[HOW TO COMPLETE THIS TASK] What is needed is a copy of each line in the listing that contains "TRIANGLE".

[RECORDED DATA]
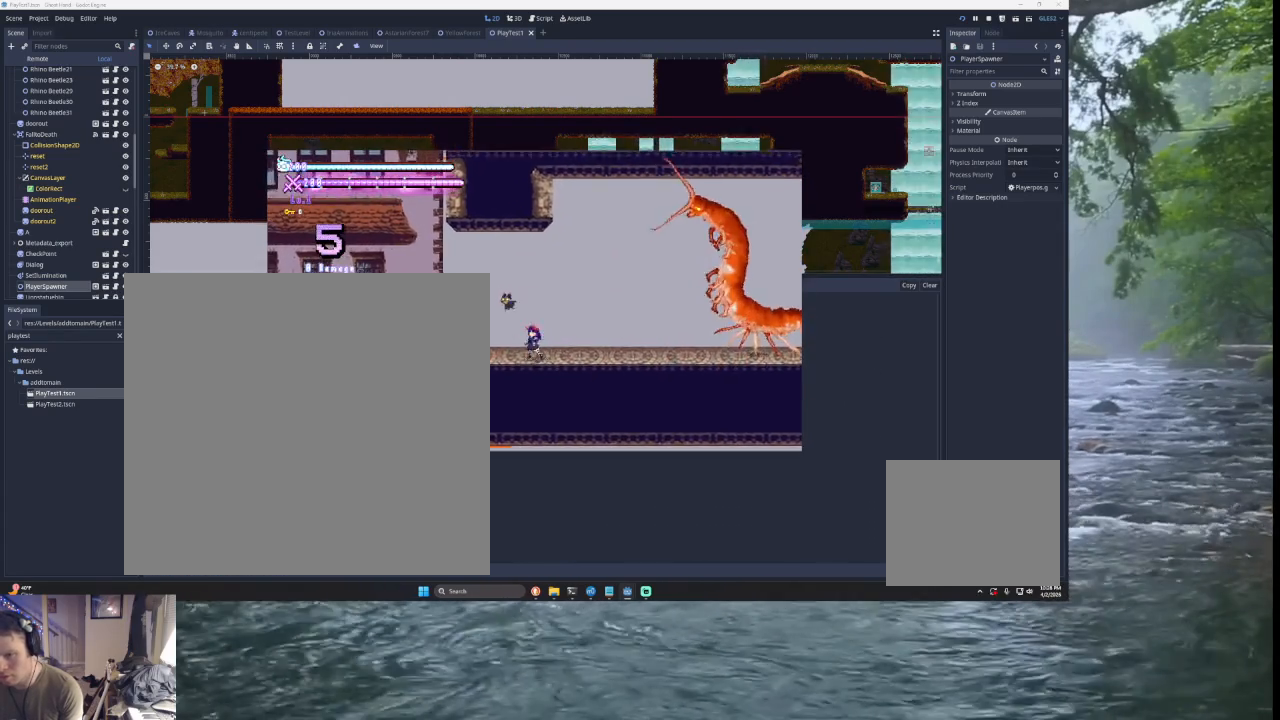
{"buttons": [], "left_stick": "center", "right_stick": "center", "events": [[200, "left_stick", "right"], [300, "left_stick", "center"], [333, "R2", "down"], [500, "R2", "up"]]}
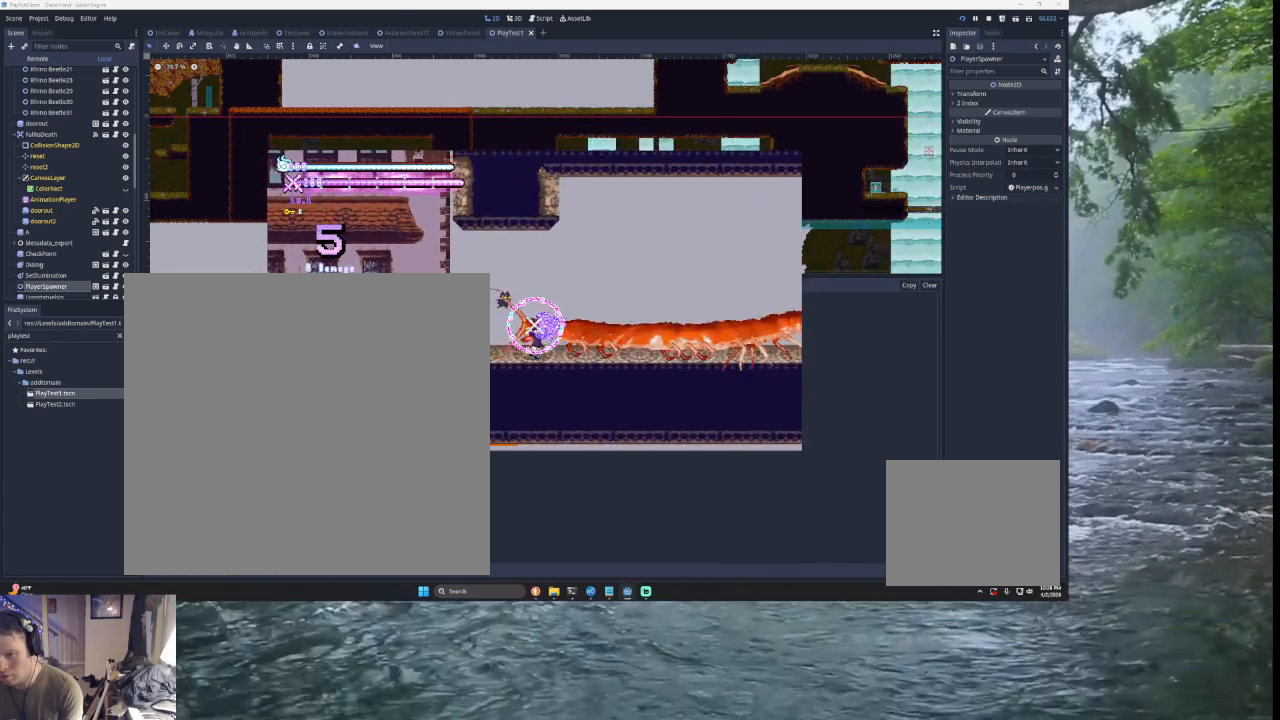
{"buttons": ["TRIANGLE"], "left_stick": "right", "right_stick": "center", "events": [[200, "left_stick", "right"], [300, "TRIANGLE", "down"]]}
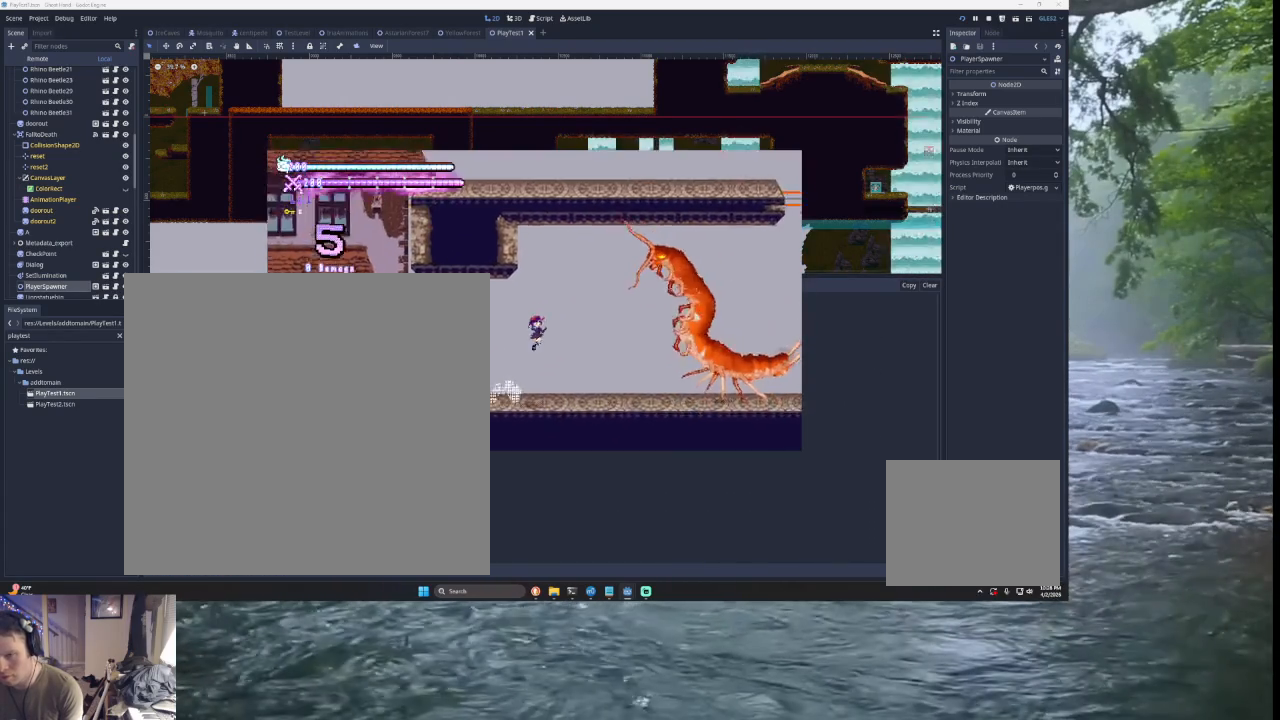
{"buttons": ["SQUARE", "TRIANGLE"], "left_stick": "right", "right_stick": "center", "events": [[67, "TRIANGLE", "up"], [133, "TRIANGLE", "down"], [133, "left_stick", "up-right"], [233, "SQUARE", "down"], [367, "left_stick", "right"]]}
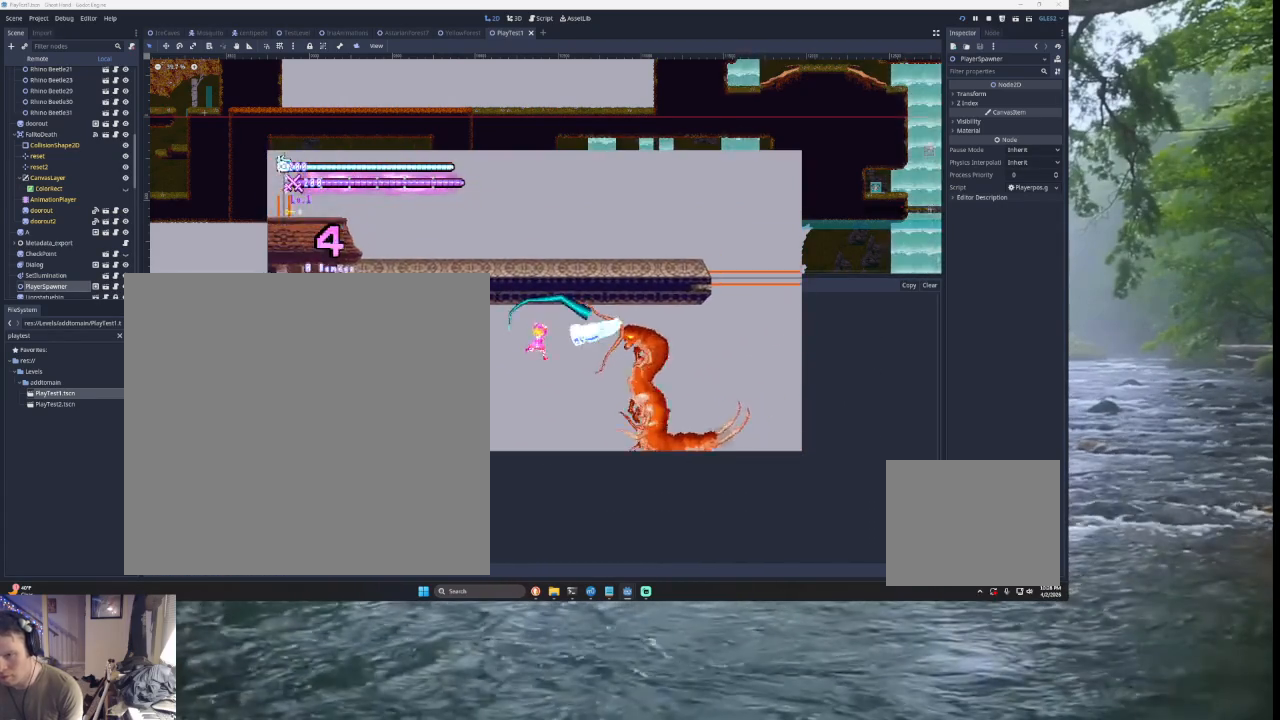
{"buttons": ["TRIANGLE"], "left_stick": "left", "right_stick": "center", "events": [[67, "SQUARE", "up"], [133, "left_stick", "down-left"], [167, "TRIANGLE", "up"], [267, "left_stick", "left"], [500, "TRIANGLE", "down"]]}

[RESPONSE AREA]
{"buttons": ["TRIANGLE"], "left_stick": "right", "right_stick": "center", "events": [[200, "left_stick", "right"], [300, "TRIANGLE", "down"]]}
{"buttons": ["SQUARE", "TRIANGLE"], "left_stick": "right", "right_stick": "center", "events": [[67, "TRIANGLE", "up"], [133, "TRIANGLE", "down"], [133, "left_stick", "up-right"], [233, "SQUARE", "down"], [367, "left_stick", "right"]]}
{"buttons": ["TRIANGLE"], "left_stick": "left", "right_stick": "center", "events": [[67, "SQUARE", "up"], [133, "left_stick", "down-left"], [167, "TRIANGLE", "up"], [267, "left_stick", "left"], [500, "TRIANGLE", "down"]]}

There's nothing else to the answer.